Independent in his views, Mr. Jackson inclines rather to the Populist Party, drawn thither by his intense sympathy with the downtrodden and unfortunate element in the world. In 1894 he was elected assessor of Jackson County, serving two years, and in 1896 was elected county clerk for two years. Socially he is connected with the Fraternal Union of America. Mr. Jackson married, in Jackson County, Ore., February 12, 1874, Sarah A. Myers born in Scotland County, Mo., and daughter of Jacob Myers, an Indianian who located in Missouri at a very early day. Mr. Myers came to Oregon in 1864 and at present lives on his ranch near Table Rock, having attained to the advanced age of eighty-nine years.

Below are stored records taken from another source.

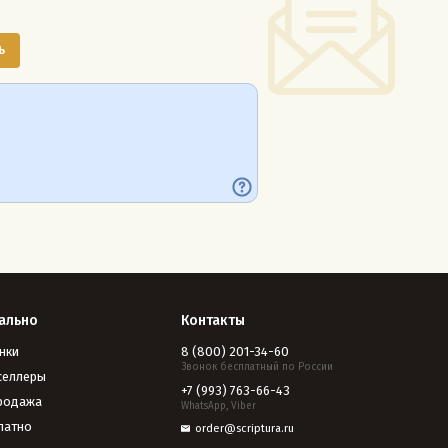
ально
Контакты
нки
8 (800) 201-34-60
Звонок бесплатный по России
селлеры
+7 (993) 763-66-43
родажа
WhatsApp, Viber
латно
order@scriptura.ru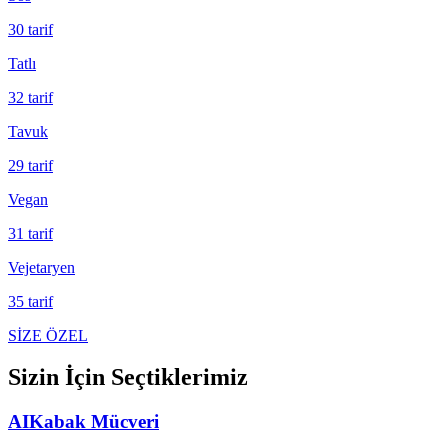
30
tarif
Tatlı
32
tarif
Tavuk
29
tarif
Vegan
31
tarif
Vejetaryen
35
tarif
SİZE ÖZEL
Sizin İçin Seçtiklerimiz
AI
Kabak Mücveri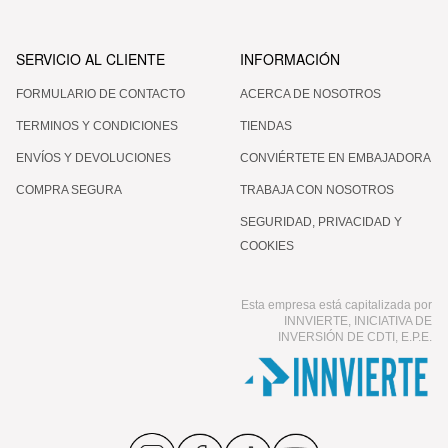
SERVICIO AL CLIENTE
INFORMACIÓN
FORMULARIO DE CONTACTO
ACERCA DE NOSOTROS
TERMINOS Y CONDICIONES
TIENDAS
ENVÍOS Y DEVOLUCIONES
CONVIÉRTETE EN EMBAJADORA
COMPRA SEGURA
TRABAJA CON NOSOTROS
SEGURIDAD, PRIVACIDAD Y
COOKIES
Esta empresa está capitalizada por
INNVIERTE, INICIATIVA DE
INVERSIÓN DE CDTI, E.P.E.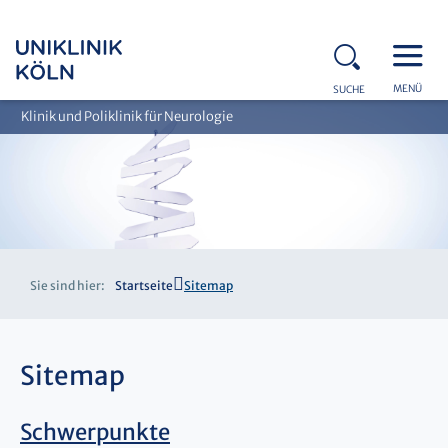
MENÜ
SUCHE
Klinik und Poliklinik für Neurologie
Sie sind hier:
Startseite
Sitemap
Sitemap
Schwerpunkte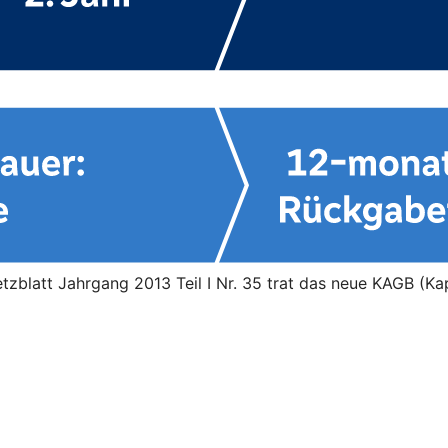
blatt Jahrgang 2013 Teil I Nr. 35 trat das neue KAGB (Kap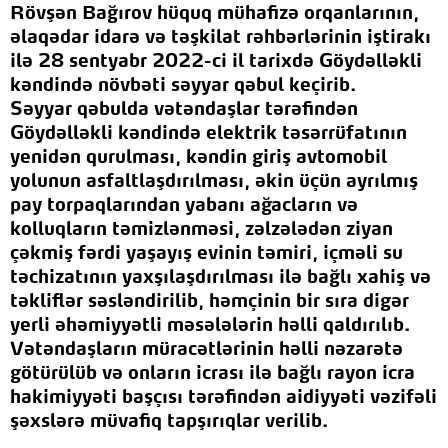
Rövşən Bağırov hüquq mühafizə orqanlarının,
əlaqədar idarə və təşkilat rəhbərlərinin iştirakı
ilə 28 sentyabr 2022-ci il tarixdə Göydəlləkli
kəndində növbəti səyyar qəbul keçirib.
Səyyar qəbulda vətəndaşlar tərəfindən
Göydəlləkli kəndində elektrik təsərrüfatının
yenidən qurulması, kəndin giriş avtomobil
yolunun asfaltlaşdırılması, əkin üçün ayrılmış
pay torpaqlarından yabanı ağacların və
kolluqların təmizlənməsi, zəlzələdən ziyan
çəkmiş fərdi yaşayış evinin təmiri, içməli su
təchizatının yaxşılaşdırılması ilə bağlı xahiş və
təkliflər səsləndirilib, həmçinin bir sıra digər
yerli əhəmiyyətli məsələlərin həlli qaldırılıb.
Vətəndaşların müracətlərinin həlli nəzarətə
götürülüb və onların icrası ilə bağlı rayon icra
hakimiyyəti başçısı tərəfindən aidiyyəti vəzifəli
şəxslərə müvafiq tapşırıqlar verilib.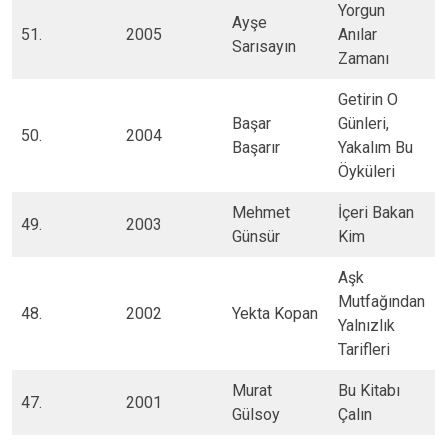
​Yorgun
​Ayşe
​51.
​2005
Anılar
Sarısayın
Zamanı
​Getirin O
​Başar
Günleri,
50.​
2004
Başarır
Yakalım Bu
Öyküleri
​Mehmet
​İçeri Bakan
49.​
​2003
Günsür
Kim
​Aşk
Mutfağından
48.​
2002
​Yekta Kopan
Yalnızlık
Tarifleri
​Murat
​Bu Kitabı
47.​
​2001
Gülsoy
Çalın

William Bartlett Jackson, named for his grandfather, is a bookkeeper in the Medford Bank, and is the only child born to his parents. Mr. and Mrs. Jackson have opened their hearts and home to an adopted daughter, Gridley. Mr. Jackson is respected by all who know of his earnest and industrious life, and through his coming here Medford gains a large-hearted and noble-minded citizen.
Portrait and Biographical Record of Western Oregon, Chapman Publishing Co., Chicago, 1904, pages 905-906
NOTE IN EMAIL, should be verified: George Andrew Jackson served as the Jacksonville City Clerk, 1894-1898. He may have also served as mayor, but that has not been verified.